Stored data:
================

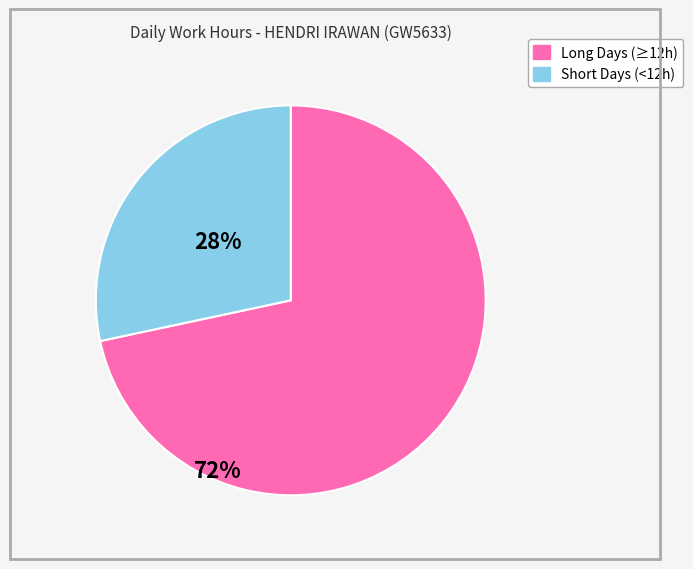

Is there a majority slice in this chart?

Yes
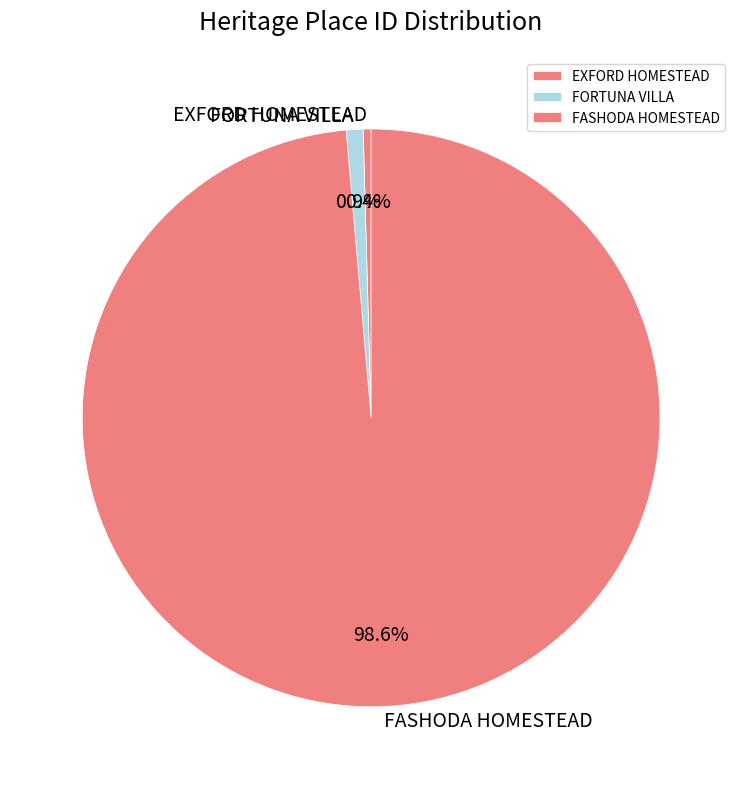

Which category has the biggest portion of the pie?

FASHODA HOMESTEAD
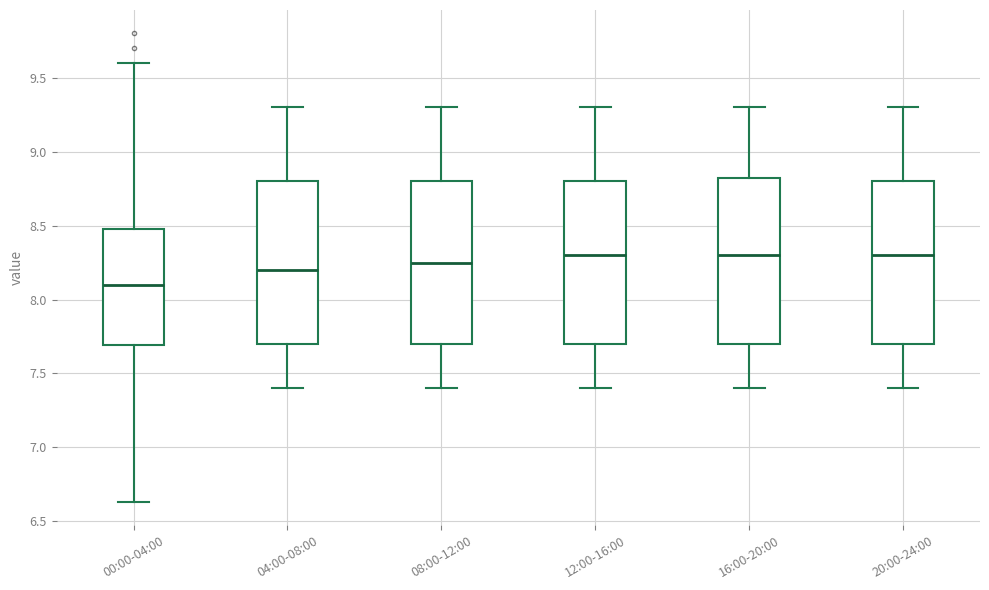

Reading left to right, transcribe this box plot: for each box, give where its median line is, the range the box spans, and where its two whiskers end, as read against the y-axis. The values are not printed on the chart, so give them approximately, as read against the axis.

00:00-04:00: median 8.10, box 7.70 to 8.50, whiskers 6.65 to 9.60
04:00-08:00: median 8.20, box 7.70 to 8.80, whiskers 7.40 to 9.30
08:00-12:00: median 8.25, box 7.70 to 8.80, whiskers 7.40 to 9.30
12:00-16:00: median 8.30, box 7.70 to 8.80, whiskers 7.40 to 9.30
16:00-20:00: median 8.30, box 7.70 to 8.85, whiskers 7.40 to 9.30
20:00-24:00: median 8.30, box 7.70 to 8.80, whiskers 7.40 to 9.30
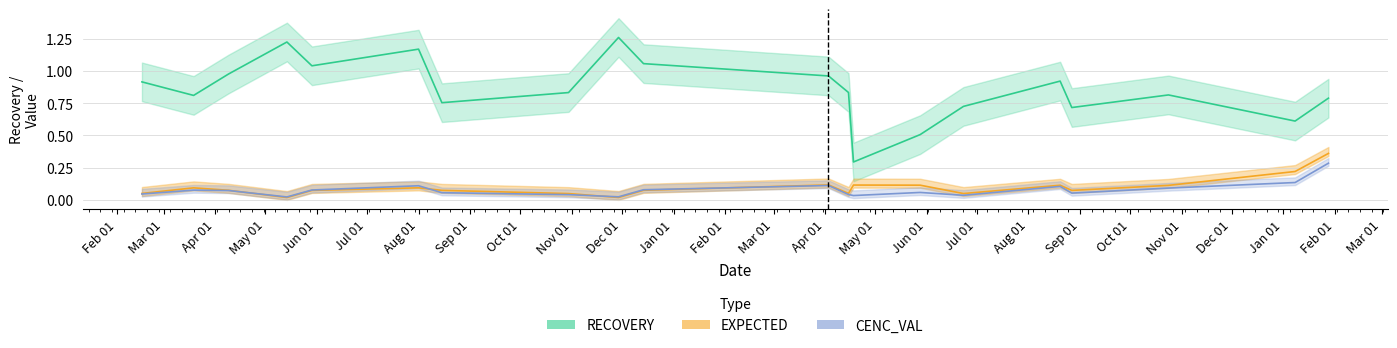

True or false: CENC_VAL and RECOVERY cross at least once.

False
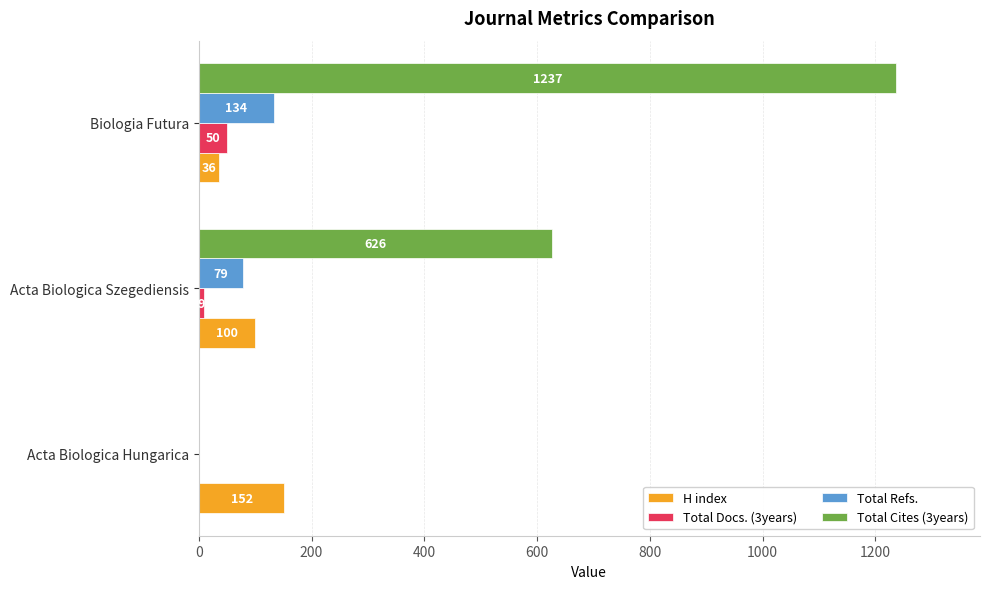

The Total Cites (3years) series shows 0 at Acta Biologica Hungarica. True or false?

True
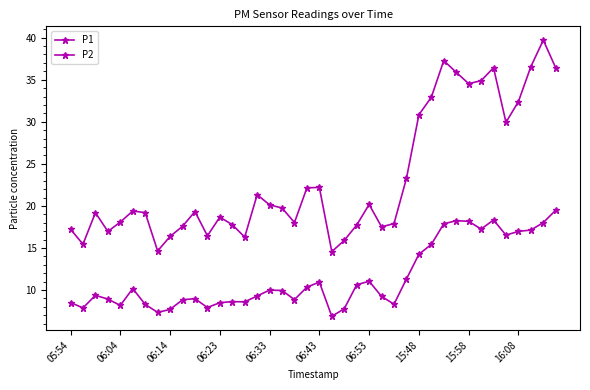

Does the chart have visible grid lines?

No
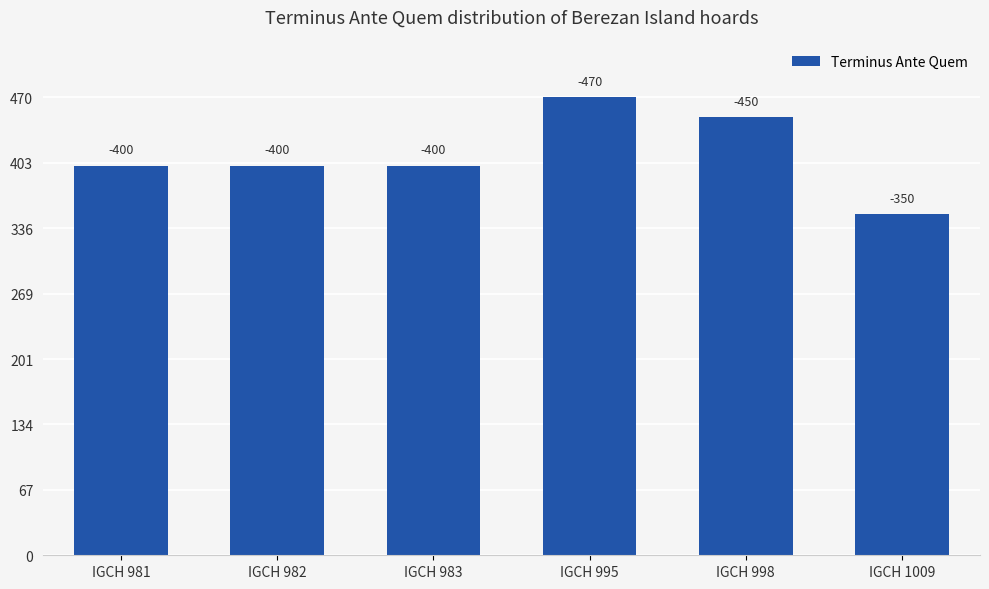

Rank the categories by value from lowest to highest.

IGCH 1009, IGCH 981, IGCH 982, IGCH 983, IGCH 998, IGCH 995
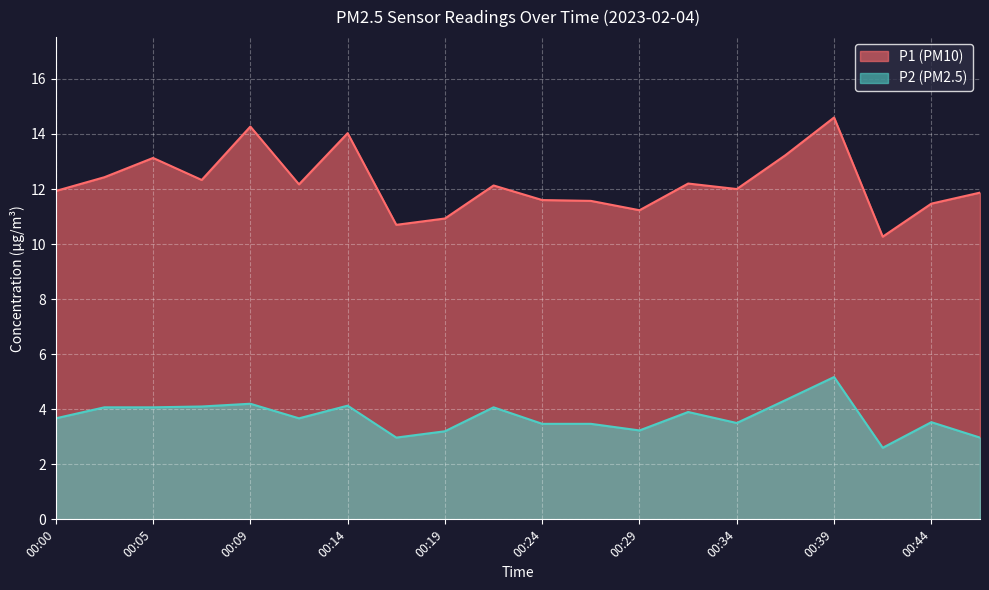

What is the minimum value shown in the chart?

2.6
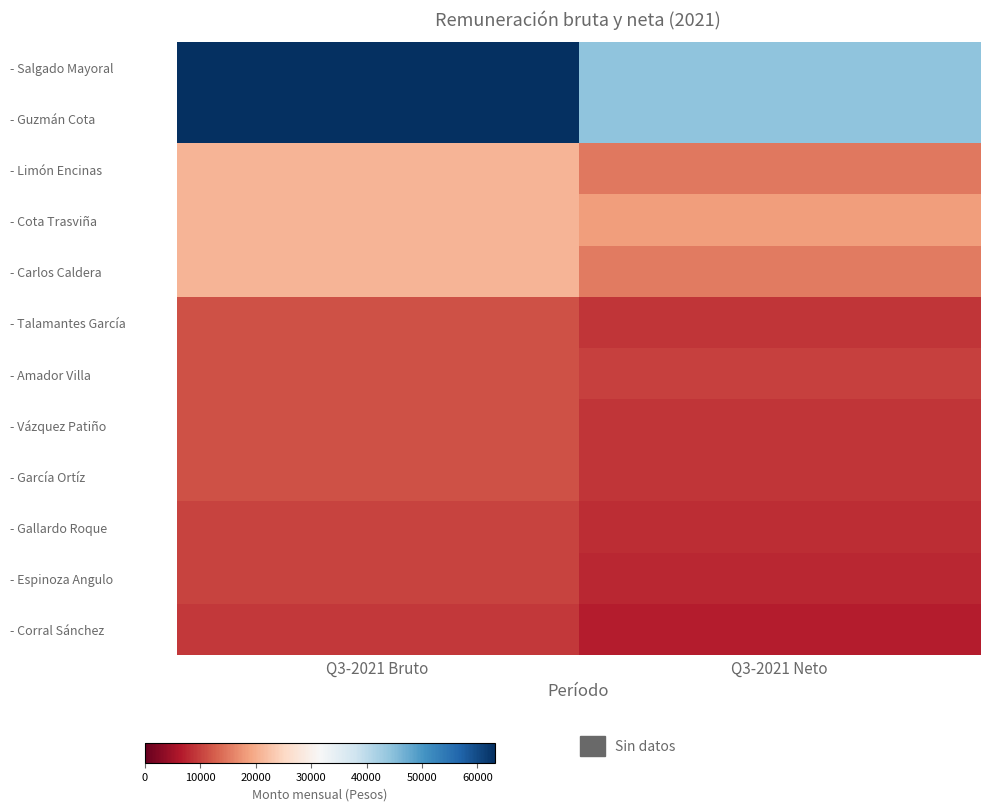

Which series has the widest spread of values?

- Salgado Mayoral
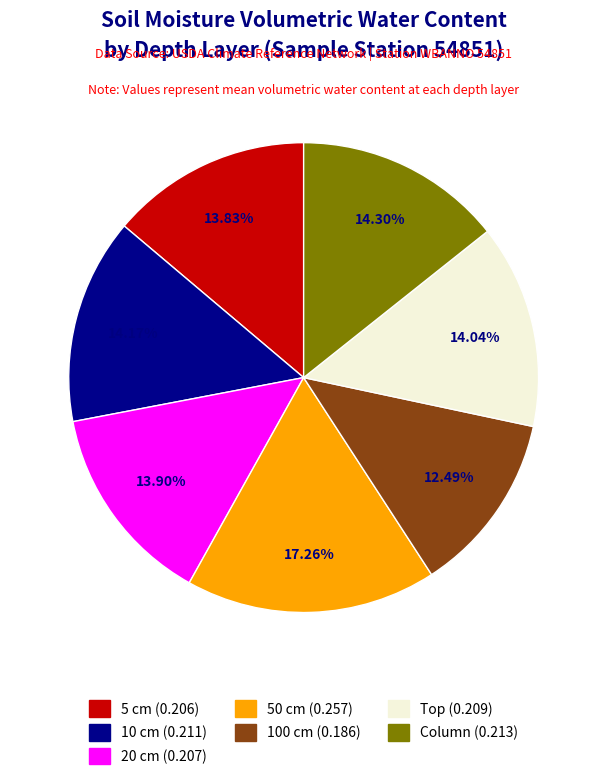

Does any single category account for the majority?

No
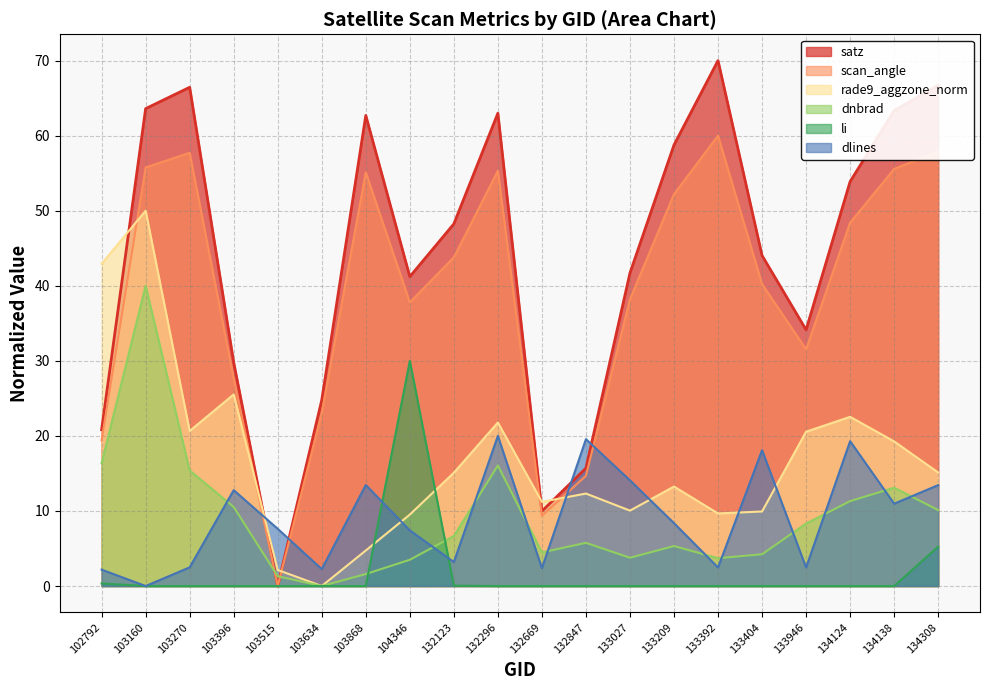

At which label is li closest to 15?

134308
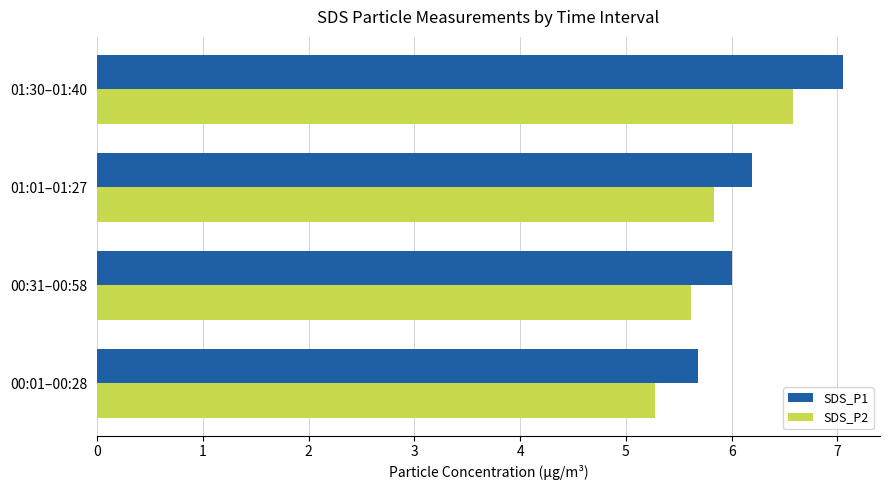

At which category is the sum across all series the highest?

01:30–01:40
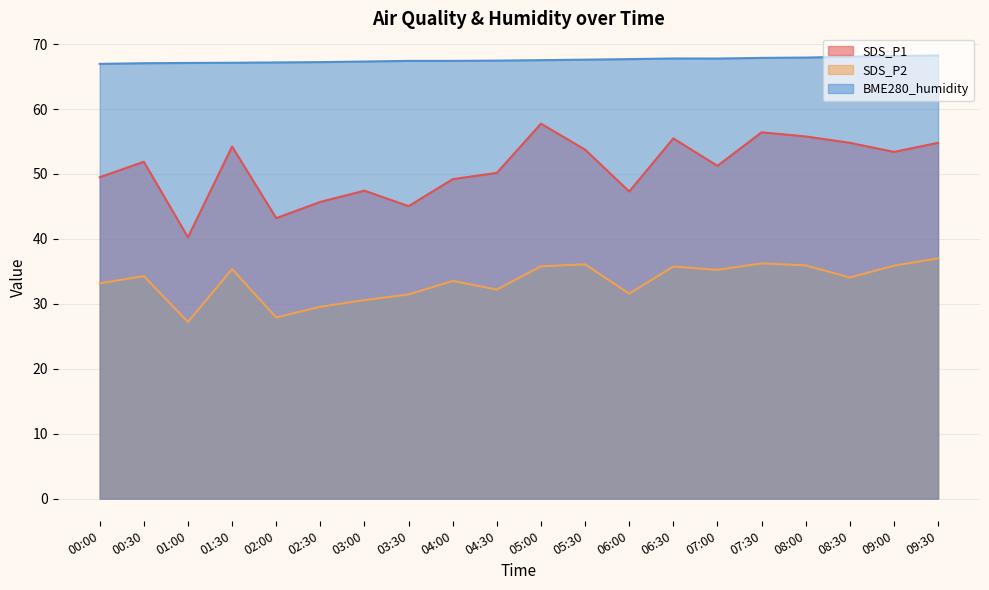

Reading right to left, extract all data points from this chart.

SDS_P1: 54.8	53.4	54.8	55.8	56.4	51.2	55.5	47.3	53.8	57.8	50.2	49.2	45.0	47.4	45.7	43.2	54.2	40.2	51.9	49.5
SDS_P2: 37.0	35.9	34.0	35.9	36.2	35.2	35.8	31.6	36.1	35.8	32.2	33.5	31.4	30.6	29.6	27.9	35.4	27.2	34.3	33.1
BME280_humidity: 68.2	68.2	68.1	67.9	67.9	67.8	67.8	67.7	67.6	67.5	67.5	67.4	67.4	67.3	67.2	67.2	67.1	67.1	67.1	67.0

================

Return all the rows above verbatim, leaving out the pictures.

## Result of this exercise
Is there a majority slice in this chart?

Yes

Which category has the biggest portion of the pie?

FASHODA HOMESTEAD

Reading left to right, transcribe this box plot: for each box, give where its median line is, the range the box spans, and where its two whiskers end, as read against the y-axis. The values are not printed on the chart, so give them approximately, as read against the axis.

00:00-04:00: median 8.10, box 7.70 to 8.50, whiskers 6.65 to 9.60
04:00-08:00: median 8.20, box 7.70 to 8.80, whiskers 7.40 to 9.30
08:00-12:00: median 8.25, box 7.70 to 8.80, whiskers 7.40 to 9.30
12:00-16:00: median 8.30, box 7.70 to 8.80, whiskers 7.40 to 9.30
16:00-20:00: median 8.30, box 7.70 to 8.85, whiskers 7.40 to 9.30
20:00-24:00: median 8.30, box 7.70 to 8.80, whiskers 7.40 to 9.30

True or false: CENC_VAL and RECOVERY cross at least once.

False

The Total Cites (3years) series shows 0 at Acta Biologica Hungarica. True or false?

True

Does the chart have visible grid lines?

No

Rank the categories by value from lowest to highest.

IGCH 1009, IGCH 981, IGCH 982, IGCH 983, IGCH 998, IGCH 995

What is the minimum value shown in the chart?

2.6

Which series has the widest spread of values?

- Salgado Mayoral

Does any single category account for the majority?

No

At which label is li closest to 15?

134308

At which category is the sum across all series the highest?

01:30–01:40

Reading right to left, extract all data points from this chart.

SDS_P1: 54.8	53.4	54.8	55.8	56.4	51.2	55.5	47.3	53.8	57.8	50.2	49.2	45.0	47.4	45.7	43.2	54.2	40.2	51.9	49.5
SDS_P2: 37.0	35.9	34.0	35.9	36.2	35.2	35.8	31.6	36.1	35.8	32.2	33.5	31.4	30.6	29.6	27.9	35.4	27.2	34.3	33.1
BME280_humidity: 68.2	68.2	68.1	67.9	67.9	67.8	67.8	67.7	67.6	67.5	67.5	67.4	67.4	67.3	67.2	67.2	67.1	67.1	67.1	67.0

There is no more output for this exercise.